━━━━━ ENTRIES SHOWN
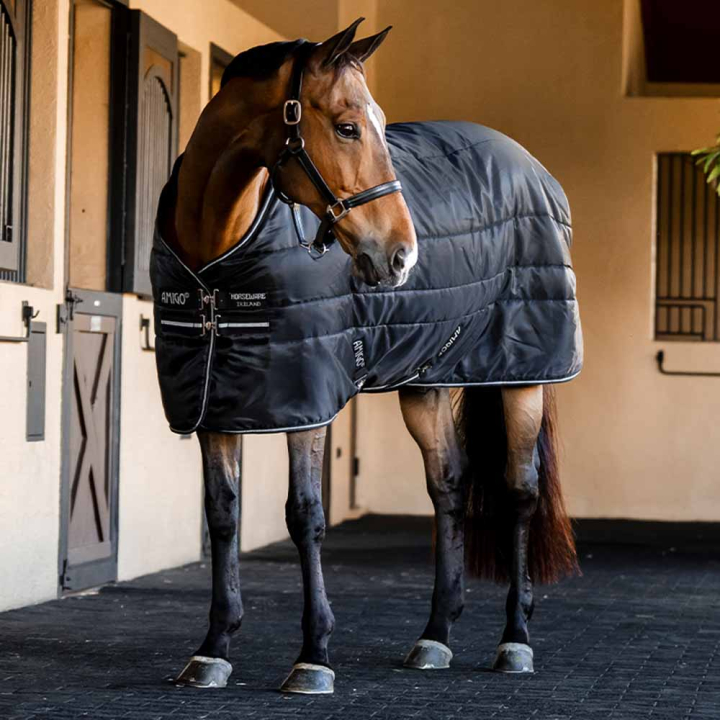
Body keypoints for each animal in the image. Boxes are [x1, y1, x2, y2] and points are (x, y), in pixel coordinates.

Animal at [152, 18, 582, 694]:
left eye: (377, 123)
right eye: (348, 126)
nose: (401, 255)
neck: (216, 266)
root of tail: (533, 167)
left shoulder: (306, 403)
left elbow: (305, 515)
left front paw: (314, 657)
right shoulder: (217, 402)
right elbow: (222, 515)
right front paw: (213, 649)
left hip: (522, 376)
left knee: (519, 491)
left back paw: (515, 640)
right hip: (427, 381)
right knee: (448, 484)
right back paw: (435, 636)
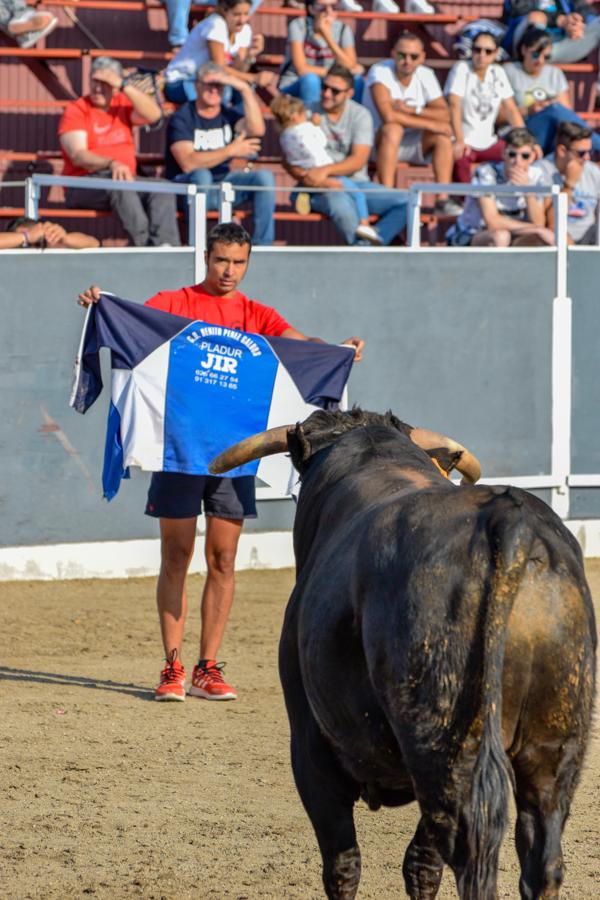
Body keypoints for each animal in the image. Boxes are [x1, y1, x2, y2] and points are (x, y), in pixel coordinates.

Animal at [210, 412, 596, 900]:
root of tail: (506, 519)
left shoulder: (310, 749)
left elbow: (342, 864)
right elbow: (420, 862)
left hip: (446, 745)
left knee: (471, 855)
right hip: (556, 743)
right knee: (538, 857)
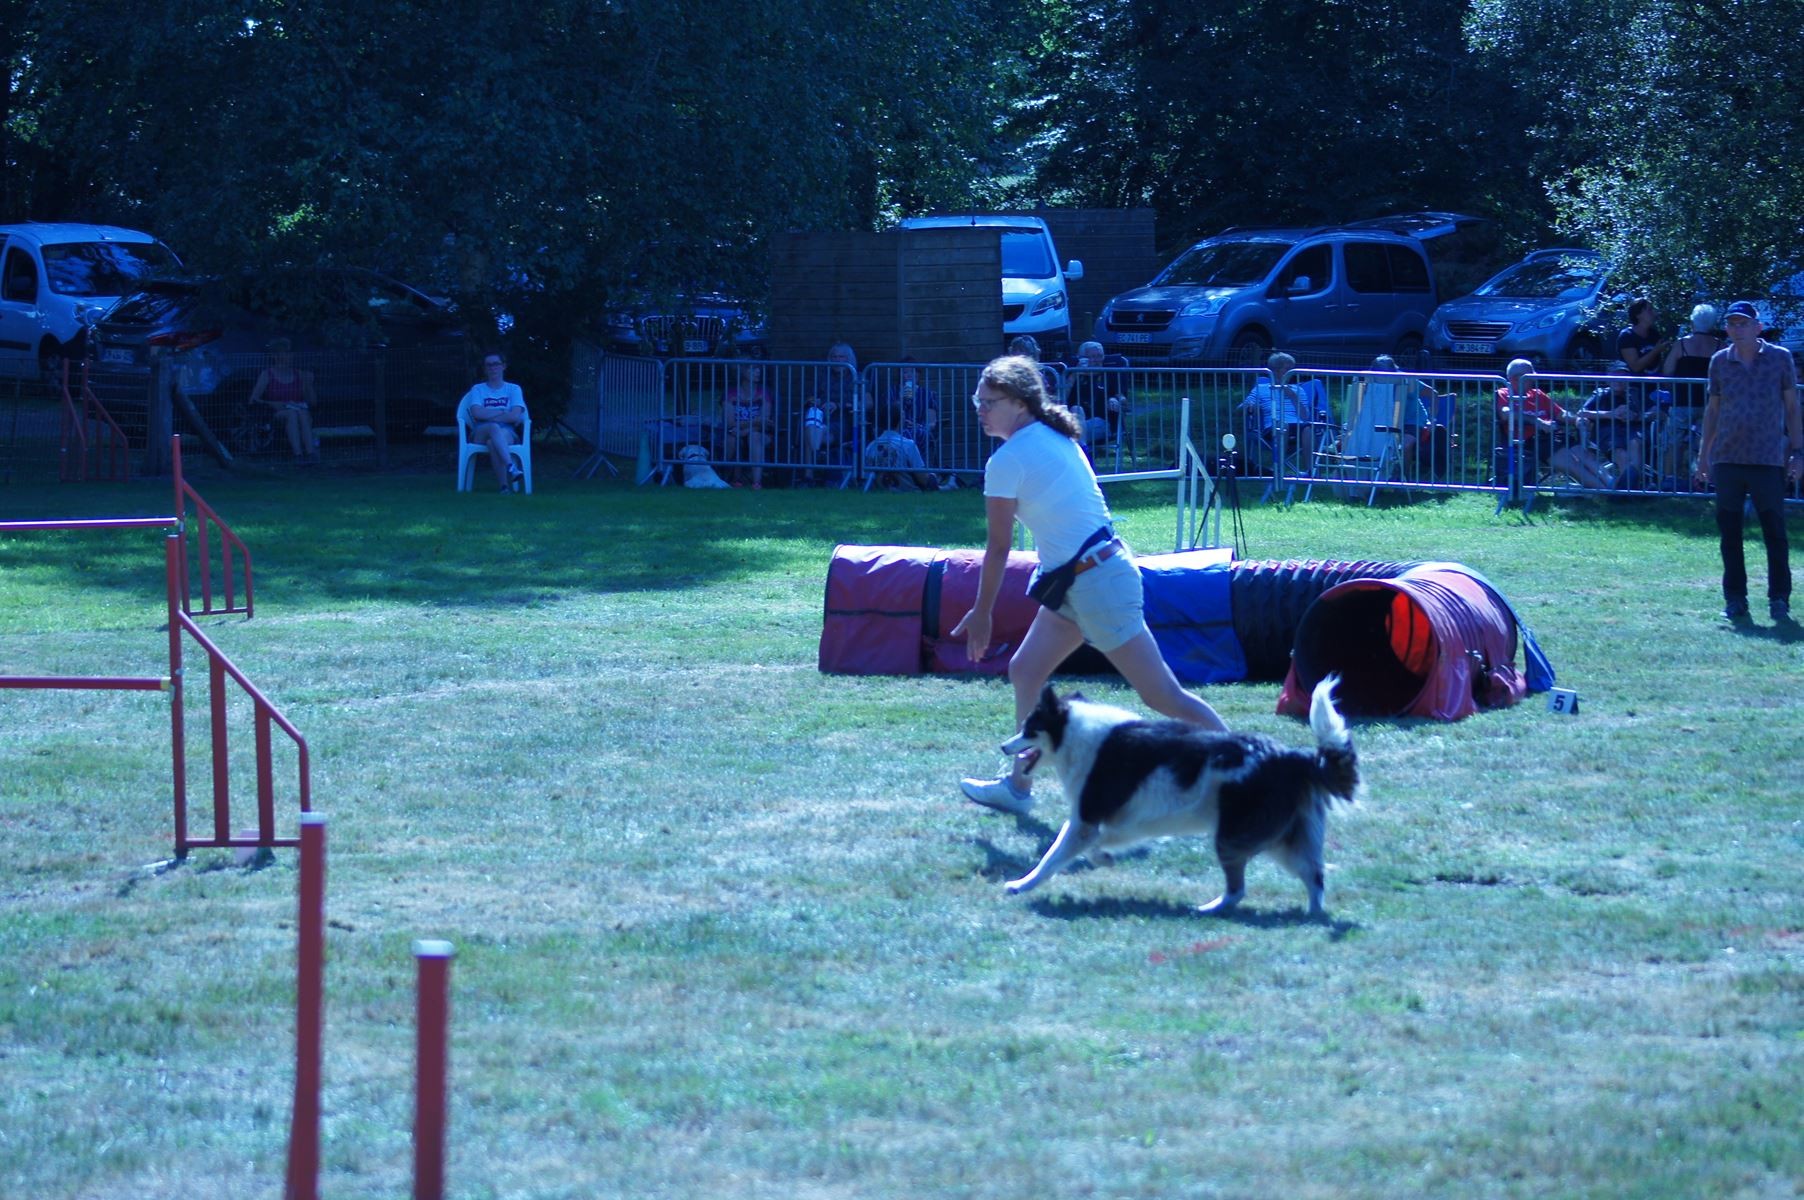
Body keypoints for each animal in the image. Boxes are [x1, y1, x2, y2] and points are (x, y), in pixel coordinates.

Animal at [995, 674, 1356, 916]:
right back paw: (1312, 916)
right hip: (1282, 838)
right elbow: (1094, 846)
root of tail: (1294, 756)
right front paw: (1105, 858)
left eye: (1029, 728)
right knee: (1314, 875)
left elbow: (1052, 855)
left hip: (1232, 837)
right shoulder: (1114, 821)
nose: (1003, 746)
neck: (1072, 733)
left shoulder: (1087, 816)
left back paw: (1208, 909)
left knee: (1239, 888)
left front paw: (1021, 884)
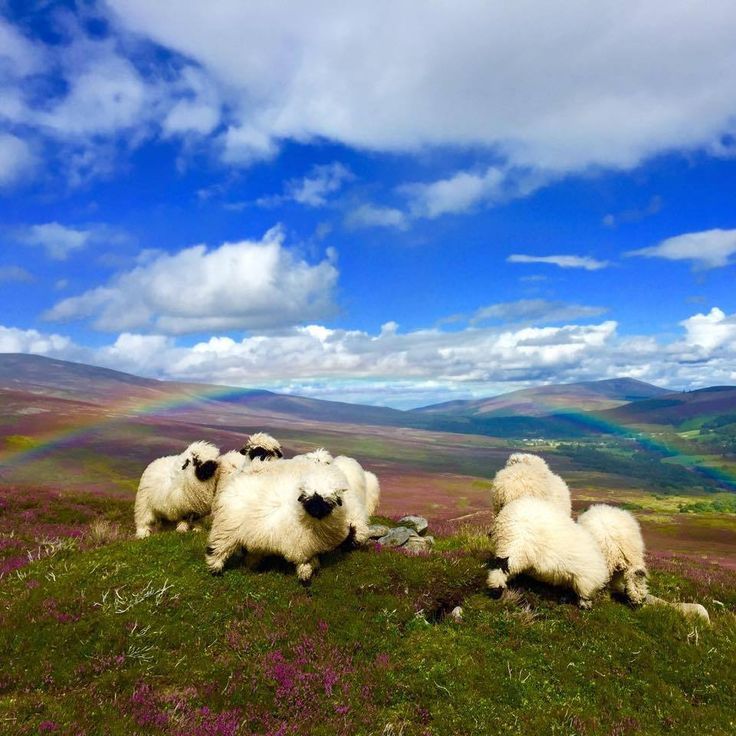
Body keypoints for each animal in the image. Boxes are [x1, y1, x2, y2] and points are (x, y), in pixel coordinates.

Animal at [205, 457, 353, 582]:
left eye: (327, 501)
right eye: (309, 499)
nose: (316, 511)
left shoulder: (311, 544)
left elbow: (313, 558)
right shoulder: (300, 543)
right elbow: (303, 561)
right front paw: (305, 576)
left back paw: (252, 564)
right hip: (226, 529)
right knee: (217, 549)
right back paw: (215, 570)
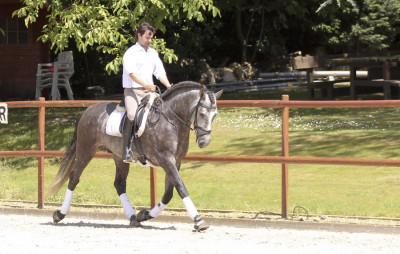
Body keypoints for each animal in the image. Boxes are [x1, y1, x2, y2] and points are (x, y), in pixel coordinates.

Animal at [48, 81, 223, 230]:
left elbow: (168, 193)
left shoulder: (175, 162)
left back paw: (133, 217)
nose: (204, 142)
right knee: (74, 178)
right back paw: (59, 215)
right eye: (202, 113)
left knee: (119, 184)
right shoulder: (166, 160)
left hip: (118, 157)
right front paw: (199, 221)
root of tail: (87, 110)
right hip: (86, 150)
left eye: (214, 115)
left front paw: (143, 215)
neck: (171, 121)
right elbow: (181, 188)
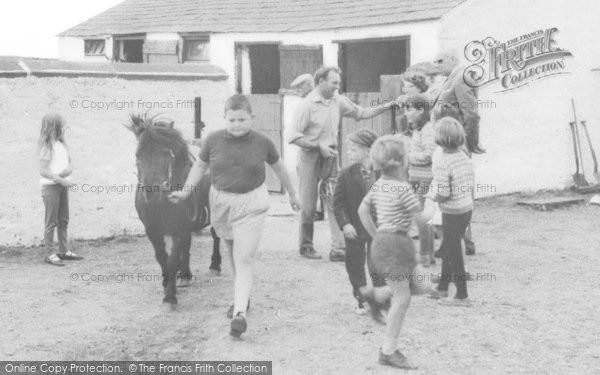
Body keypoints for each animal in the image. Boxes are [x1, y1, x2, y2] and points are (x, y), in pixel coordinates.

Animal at [125, 113, 221, 310]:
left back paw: (215, 265)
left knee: (216, 236)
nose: (151, 191)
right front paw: (166, 282)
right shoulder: (152, 230)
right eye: (138, 154)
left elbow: (172, 260)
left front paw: (170, 296)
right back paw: (185, 275)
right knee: (187, 245)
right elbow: (162, 256)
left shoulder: (178, 229)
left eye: (165, 154)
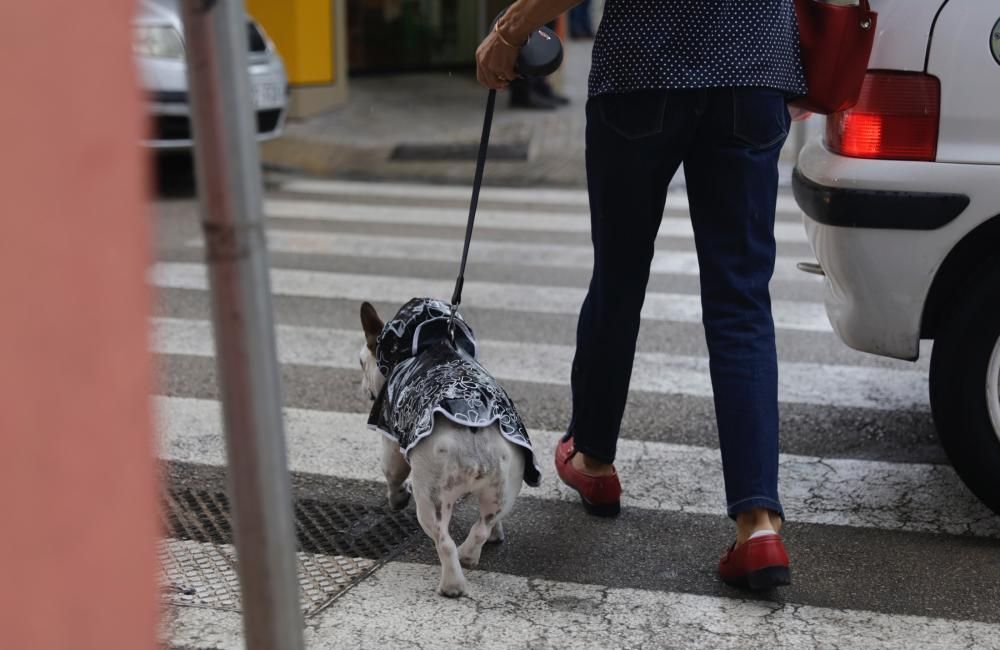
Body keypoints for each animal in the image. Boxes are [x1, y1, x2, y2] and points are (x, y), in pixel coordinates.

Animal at [360, 296, 540, 596]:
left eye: (361, 362)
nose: (362, 386)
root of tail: (474, 432)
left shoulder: (390, 438)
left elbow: (392, 473)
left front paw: (397, 499)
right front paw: (497, 534)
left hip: (430, 497)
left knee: (443, 540)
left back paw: (452, 585)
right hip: (506, 483)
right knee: (483, 523)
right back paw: (471, 553)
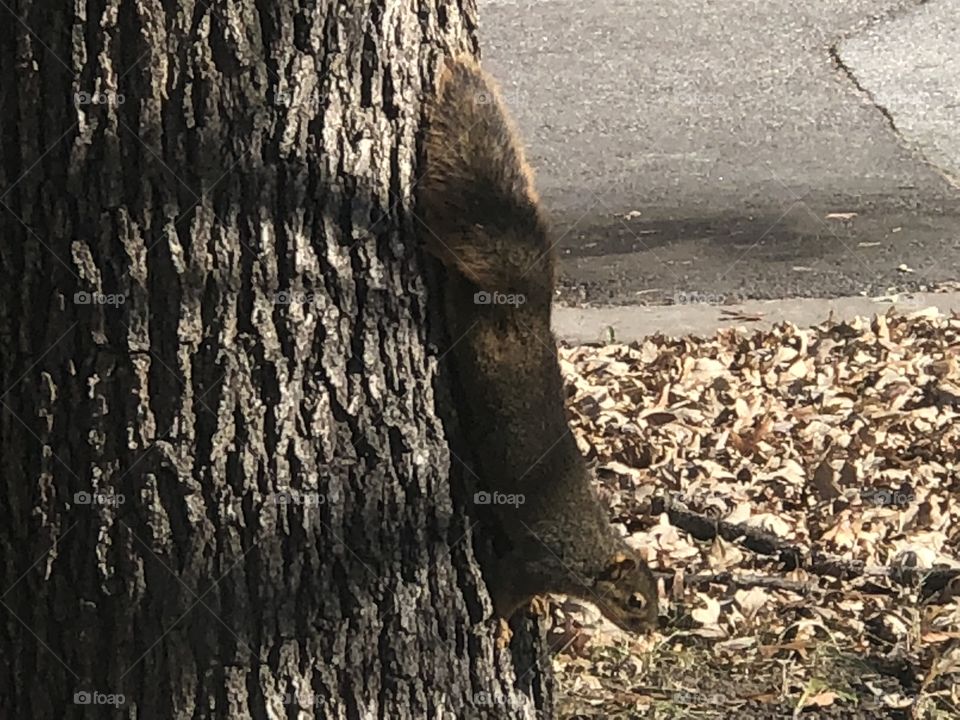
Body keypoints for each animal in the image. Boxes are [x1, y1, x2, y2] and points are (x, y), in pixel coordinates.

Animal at [418, 56, 658, 635]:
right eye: (635, 601)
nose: (650, 631)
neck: (591, 554)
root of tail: (528, 300)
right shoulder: (541, 563)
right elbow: (506, 587)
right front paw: (504, 626)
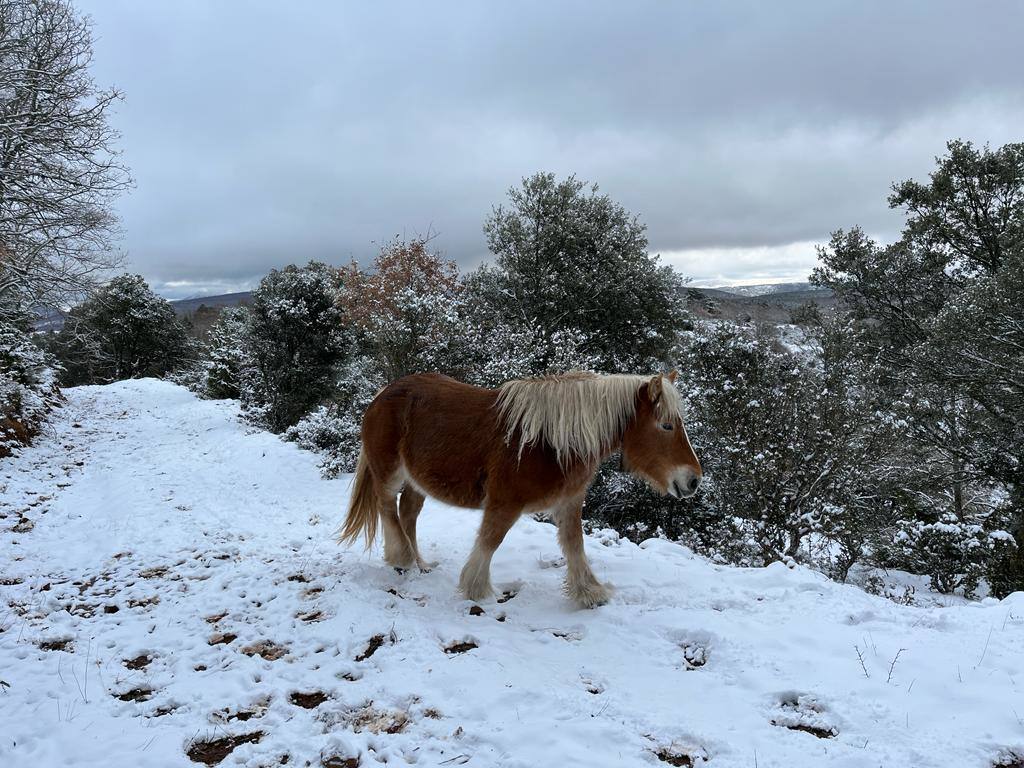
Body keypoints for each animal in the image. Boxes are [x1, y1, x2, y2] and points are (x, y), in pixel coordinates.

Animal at [339, 370, 700, 610]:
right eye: (667, 425)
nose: (693, 480)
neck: (550, 443)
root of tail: (383, 393)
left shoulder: (568, 503)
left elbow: (574, 546)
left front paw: (589, 592)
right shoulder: (504, 503)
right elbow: (490, 540)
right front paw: (477, 589)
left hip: (418, 480)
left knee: (408, 513)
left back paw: (420, 563)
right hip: (388, 472)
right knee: (387, 506)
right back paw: (400, 557)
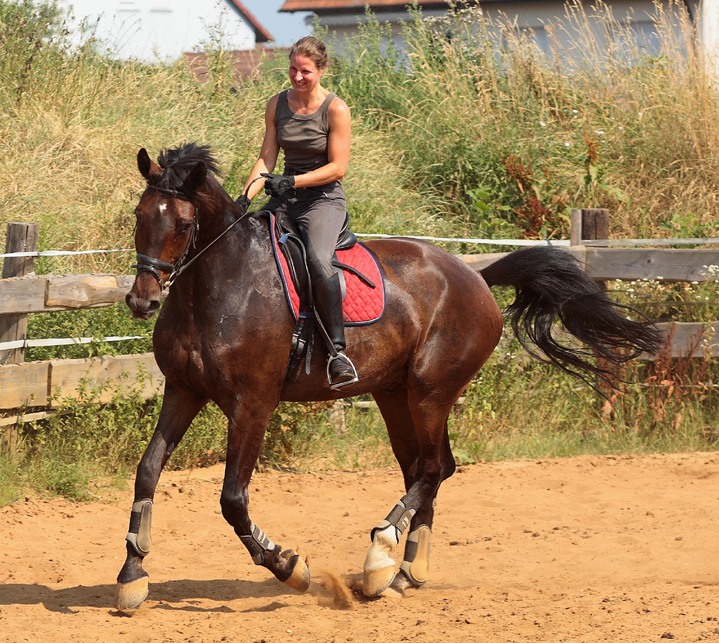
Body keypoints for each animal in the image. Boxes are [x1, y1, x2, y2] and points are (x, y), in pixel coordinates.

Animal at [116, 142, 664, 612]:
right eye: (140, 217)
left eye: (184, 223)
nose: (143, 301)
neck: (221, 284)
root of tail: (475, 276)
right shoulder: (183, 391)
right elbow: (147, 471)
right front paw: (131, 576)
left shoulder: (253, 404)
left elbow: (232, 499)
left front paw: (290, 567)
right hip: (394, 394)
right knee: (426, 469)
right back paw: (405, 572)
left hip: (430, 392)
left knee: (433, 468)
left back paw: (380, 556)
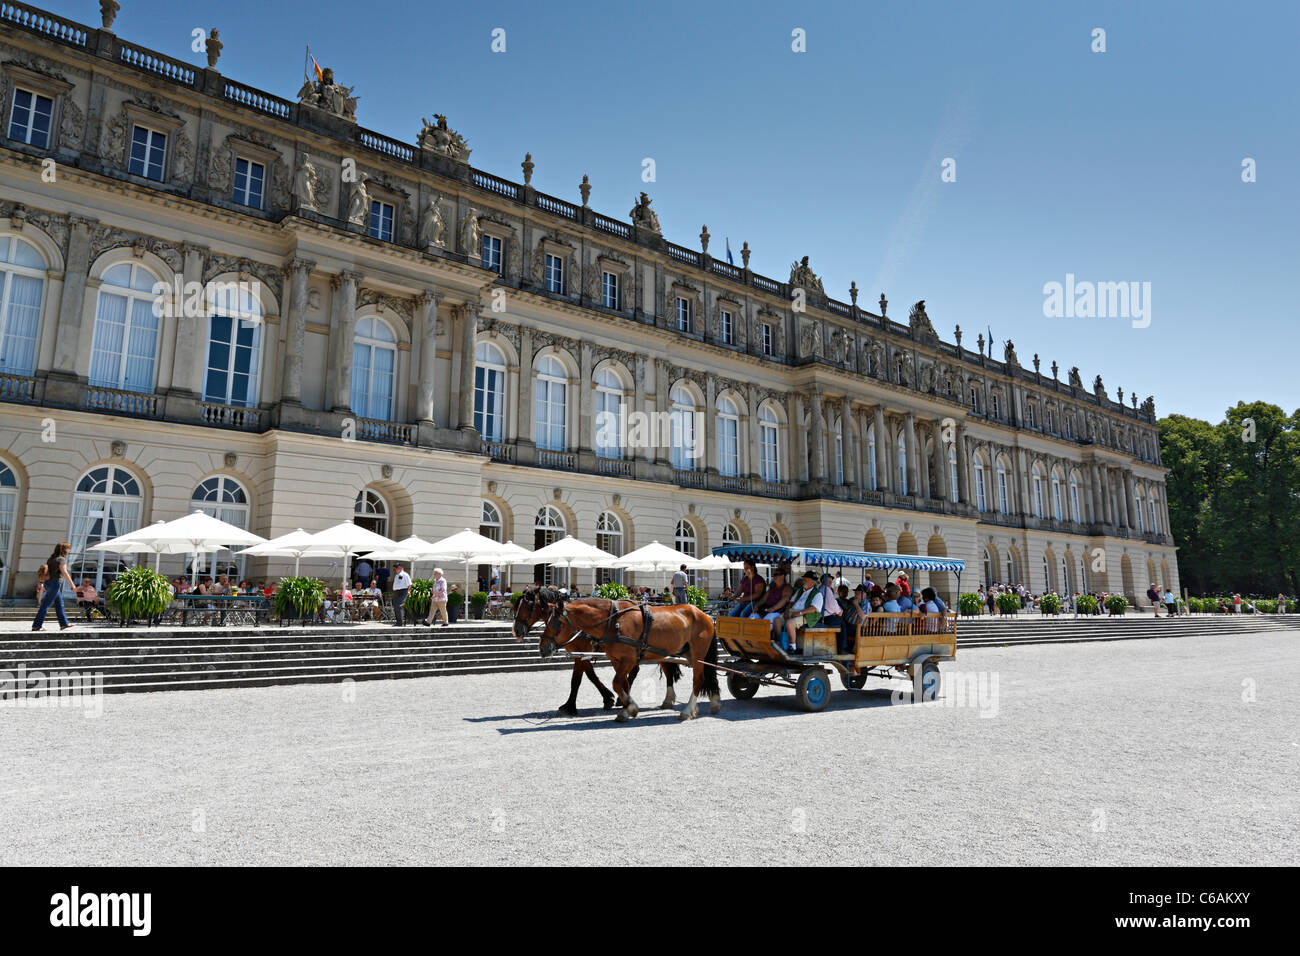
━━━━━━━━━━
#### WHAT YOU ARE ASKED TO DO:
Although the records above contain pictures, the copy must not; set down exactly the lines from the one with "right knee: (187, 245)" up to and including the one with "left knee: (443, 540)".

#### ANSWER SECTION:
right knee: (187, 245)
right elbow: (162, 256)
left shoulder: (178, 229)
left eye: (165, 154)
Body keypoints for each animal in the image. Boxes are [x1, y1, x2, y2] and points are (x, y), in pixel coordinates.

Animal at [360, 296, 540, 596]:
left eye: (361, 362)
nose: (362, 386)
root of tail: (474, 432)
left shoulder: (390, 438)
left elbow: (392, 473)
left front paw: (397, 499)
right front paw: (497, 534)
left hip: (430, 497)
left knee: (443, 540)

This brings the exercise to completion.